Doc : Le changement climatique dans l’Arctique : une réalité chez les Inuits.
« […] Je vis à Inuvik, un village situé au-dessus du cercle polaire, sur le delta du Mackenzie, dans les territoires
du Nord-Ouest du Canada. Environ 4.000 personnes vivent à Inuvik — où sont exploitées les mines
d’extraction de pétrole et de gaz dans la région de la mer de Beaufort. L’Arctique circumpolaire n’est plus une
région isolée : la mondialisation y a fait son apparition. Le Sud est intéressé par notre pétrole, notre gaz et nos
minéraux et, dans de nombreuses parties de l’Arctique, les activités d’exploration se multiplient.
Selon l’Étude géologique des États-Unis, cette région contient 25% des réserves mondiales de pétrole et de gaz.
Le nord du Canada est le troisième producteur mondial de diamants. D’importants gisements de métaux de
base, de métaux précieux et de charbon ont été découverts dans le nord. Au cours des derniers 40 à 50 ans, les
Inuits se sont adaptés aux changements sociaux, économiques et culturels. […]

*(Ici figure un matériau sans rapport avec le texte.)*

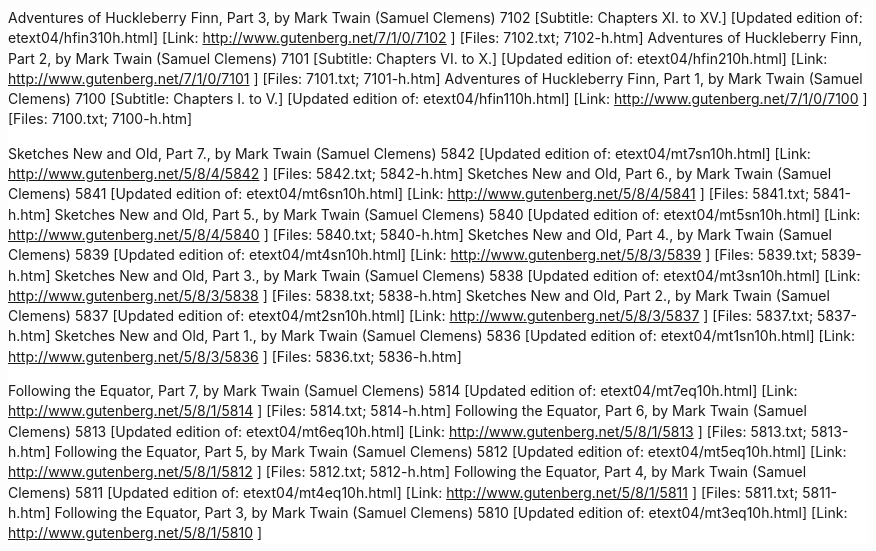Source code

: Adventures of Huckleberry Finn, Part 3, by Mark Twain (Samuel Clemens)    7102
   [Subtitle: Chapters XI. to XV.]
   [Updated edition of: etext04/hfin310h.html]
   [Link: http://www.gutenberg.net/7/1/0/7102 ]
   [Files: 7102.txt; 7102-h.htm]
Adventures of Huckleberry Finn, Part 2, by Mark Twain (Samuel Clemens)    7101
   [Subtitle: Chapters VI. to X.]
   [Updated edition of: etext04/hfin210h.html]
   [Link: http://www.gutenberg.net/7/1/0/7101 ]
   [Files: 7101.txt; 7101-h.htm]
Adventures of Huckleberry Finn, Part 1, by Mark Twain (Samuel Clemens)    7100
   [Subtitle: Chapters I. to V.]
   [Updated edition of: etext04/hfin110h.html]
   [Link: http://www.gutenberg.net/7/1/0/7100 ]
   [Files: 7100.txt; 7100-h.htm]

Sketches New and Old, Part 7., by Mark Twain (Samuel Clemens)             5842
   [Updated edition of: etext04/mt7sn10h.html]
   [Link: http://www.gutenberg.net/5/8/4/5842 ]
   [Files: 5842.txt; 5842-h.htm]
Sketches New and Old, Part 6., by Mark Twain (Samuel Clemens)             5841
   [Updated edition of: etext04/mt6sn10h.html]
   [Link: http://www.gutenberg.net/5/8/4/5841 ]
   [Files: 5841.txt; 5841-h.htm]
Sketches New and Old, Part 5., by Mark Twain (Samuel Clemens)             5840
   [Updated edition of: etext04/mt5sn10h.html]
   [Link: http://www.gutenberg.net/5/8/4/5840 ]
   [Files: 5840.txt; 5840-h.htm]
Sketches New and Old, Part 4., by Mark Twain (Samuel Clemens)             5839
   [Updated edition of: etext04/mt4sn10h.html]
   [Link: http://www.gutenberg.net/5/8/3/5839 ]
   [Files: 5839.txt; 5839-h.htm]
Sketches New and Old, Part 3., by Mark Twain (Samuel Clemens)             5838
   [Updated edition of: etext04/mt3sn10h.html]
   [Link: http://www.gutenberg.net/5/8/3/5838 ]
   [Files: 5838.txt; 5838-h.htm]
Sketches New and Old, Part 2., by Mark Twain (Samuel Clemens)             5837
   [Updated edition of: etext04/mt2sn10h.html]
   [Link: http://www.gutenberg.net/5/8/3/5837 ]
   [Files: 5837.txt; 5837-h.htm]
Sketches New and Old, Part 1., by Mark Twain (Samuel Clemens)             5836
   [Updated edition of: etext04/mt1sn10h.html]
   [Link: http://www.gutenberg.net/5/8/3/5836 ]
   [Files: 5836.txt; 5836-h.htm]

Following the Equator, Part 7, by Mark Twain (Samuel Clemens)             5814
   [Updated edition of: etext04/mt7eq10h.html]
   [Link: http://www.gutenberg.net/5/8/1/5814 ]
   [Files: 5814.txt; 5814-h.htm]
Following the Equator, Part 6, by Mark Twain (Samuel Clemens)             5813
   [Updated edition of: etext04/mt6eq10h.html]
   [Link: http://www.gutenberg.net/5/8/1/5813 ]
   [Files: 5813.txt; 5813-h.htm]
Following the Equator, Part 5, by Mark Twain (Samuel Clemens)             5812
   [Updated edition of: etext04/mt5eq10h.html]
   [Link: http://www.gutenberg.net/5/8/1/5812 ]
   [Files: 5812.txt; 5812-h.htm]
Following the Equator, Part 4, by Mark Twain (Samuel Clemens)             5811
   [Updated edition of: etext04/mt4eq10h.html]
   [Link: http://www.gutenberg.net/5/8/1/5811 ]
   [Files: 5811.txt; 5811-h.htm]
Following the Equator, Part 3, by Mark Twain (Samuel Clemens)             5810
   [Updated edition of: etext04/mt3eq10h.html]
   [Link: http://www.gutenberg.net/5/8/1/5810 ]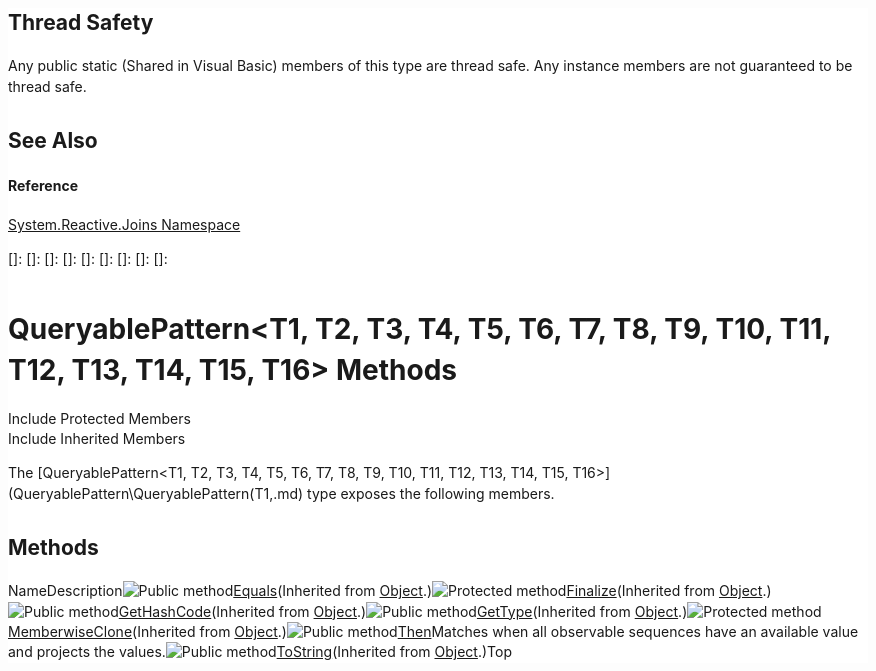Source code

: ## Thread Safety

Any public static (Shared in Visual Basic) members of this type are thread safe. Any instance members are not guaranteed to be thread safe.

## See Also

#### Reference

[System.Reactive.Joins Namespace](System.Reactive.Joins\System.Reactive.Joins.md)

[]: 
[]: 
[]: 
[]: 
[]: 
[]: 
[]: 
[]: 
[]: 
# QueryablePattern\<T1, T2, T3, T4, T5, T6, T7, T8, T9, T10, T11, T12, T13, T14, T15, T16\> Methods

Include Protected Members  
Include Inherited Members

The [QueryablePattern\<T1, T2, T3, T4, T5, T6, T7, T8, T9, T10, T11, T12, T13, T14, T15, T16\>](QueryablePattern\QueryablePattern(T1,.md) type exposes the following members.

## Methods

NameDescription![Public method](images\Hh303103.pubmethod(en-us,VS.103).gif "Public method")[Equals](https://msdn.microsoft.com/en-us/library/m:system.object.equals(system.object)(v=VS.103))(Inherited from [Object](https://msdn.microsoft.com/en-us/library/e5kfa45b).)![Protected method](images\Hh303103.protmethod(en-us,VS.103).gif "Protected method")[Finalize](https://msdn.microsoft.com/en-us/library/4k87zsw7)(Inherited from [Object](https://msdn.microsoft.com/en-us/library/e5kfa45b).)![Public method](images\Hh303103.pubmethod(en-us,VS.103).gif "Public method")[GetHashCode](https://msdn.microsoft.com/en-us/library/zdee4b3y)(Inherited from [Object](https://msdn.microsoft.com/en-us/library/e5kfa45b).)![Public method](images\Hh303103.pubmethod(en-us,VS.103).gif "Public method")[GetType](https://msdn.microsoft.com/en-us/library/dfwy45w9)(Inherited from [Object](https://msdn.microsoft.com/en-us/library/e5kfa45b).)![Protected method](images\Hh303103.protmethod(en-us,VS.103).gif "Protected method")[MemberwiseClone](https://msdn.microsoft.com/en-us/library/57ctke0a)(Inherited from [Object](https://msdn.microsoft.com/en-us/library/e5kfa45b).)![Public method](images\Hh303103.pubmethod(en-us,VS.103).gif "Public method")[Then<TResult>](https://msdn.microsoft.com/en-us/library/m:system.reactive.joins.queryablepattern%6016.then%60%601(system.linq.expressions.expression%7bsystem.func%7b%600%2c%601%2c%602%2c%603%2c%604%2c%605%2c%606%2c%607%2c%608%2c%609%2c%6010%2c%6011%2c%6012%2c%6013%2c%6014%2c%6015%2c%60%600%7d%7d)(v=VS.103))Matches when all observable sequences have an available value and projects the values.![Public method](images\Hh303103.pubmethod(en-us,VS.103).gif "Public method")[ToString](https://msdn.microsoft.com/en-us/library/7bxwbwt2)(Inherited from [Object](https://msdn.microsoft.com/en-us/library/e5kfa45b).)Top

Dans une vidéo présentée à la Conférence des parties (COP) de la Convention-cadre des Nations Unies sur les
changements climatiques (CCNUCC) en 2000, les chasseurs et les anciens ont parlé sur un ton empreint
d’autorité des questions qui les touchent de près, comme […] la fonte du pergélisol entraînant l’effondrement
des plages et l’érosion des berges des lacs, l’intensification des chutes de neige, l’allongement des périodes où
la mer est libre de glaces, l’apparition de nouvelles espèces d’oiseaux et de poissons (l’effraie des clochers, le
canard colvert, le canard pilet et le saumon) […], la baisse de la population de lemmings (qui représentent le
régime de base du renard arctique, une espèce de choix pour les chasseurs) et la tendance générale au
réchauffement.
Ces changements ne sont pas uniques à cette région. Ils sont également observés par les Inuits au Groenland et
en Alaska, par les Saami dans le nord de la Norvège, […] et par les Nenets, les Chukchi et de nombreuses
autres populations autochtones du nord de la Russie. Notre monde change de plus en plus. Le savoir
traditionnel, représentation de notre vision du monde, transmis de génération en génération, se perd. Le
changement climatique n’est pas un problème théorique lointain que les générations futures auront à résoudre.
C’est un problème réel qui existe déjà dans l’Arctique, région qui s’efforce de s’adapter à ses effets. Les
communautés font face à la disparition des sites historiques, à la dégradation des lieux de sépulture, à la
déstructuration des communautés et à leur relocalisation. Les Inuits, comme de nombreux autres, ont des
capacités d’adaptation, mais celles-ci ont des limites.
À l’appui de nos observations, nous avons réussi à persuader les huit États arctiques de lancer en 2000
l’Évaluation des impacts du changement climatique dans l’Arctique (ACIA), une initiative à laquelle ont
participé plus de 300 scientifiques issus de 15 pays ainsi que les populations autochtones de l’Arctique. […]
Une des conclusions du rapport de l’ACIA de près de 1.000 pages est que le réchauffement risque de provoquer
dans la deuxième moitié ou à la fin de ce siècle la fonte ou la disparition de la glace de plusieurs années. […]
Depuis que l’Évaluation a été terminée, les scientifiques pensent que cette situation pourrait se produire dès
2040 ou même avant.
Je retiendrai deux points des conclusions de l’ACIA, au cas où l’océan Arctique serait dépourvu de glace en été.
Premier point, les mammifères marins, y compris les ours polaires, les morses et les phoques, ainsi que les
espèces d’oiseaux marins qui dépendent de la glace pour survivre, risquent d’être en voie de disparition. La
culture inuite et la relation des Inuits avec la nature étant uniquement liées à l’écosystème arctique, nous
sommes directement touchés par ce qui arrive aux espèces. […]
Deuxième point, l’accès, en particulier par la mer, sera beaucoup plus facile et facilitera l’exploitation des
gisements de minéraux et d’hydrocarbures de l’Arctique, dont beaucoup se trouvent au large des côtes. On
prévoit une augmentation du trafic maritime des cargos qui emprunteront les passages du nord-ouest ou du
nord-est ou même l’océan Arctique. Bref, le changement climatique encouragera et accélérera le
développement industriel dans une région unique, fragile et vulnérable. […]
Duane SMITH, Président de la Conférence circumpolaire Inuit du Canada et vice-président de l’Inuit Tapiriit
Kanatam, Chroniques de l'ONU, numéro 2, 2007 (extraits) (site www.goodplanet.info).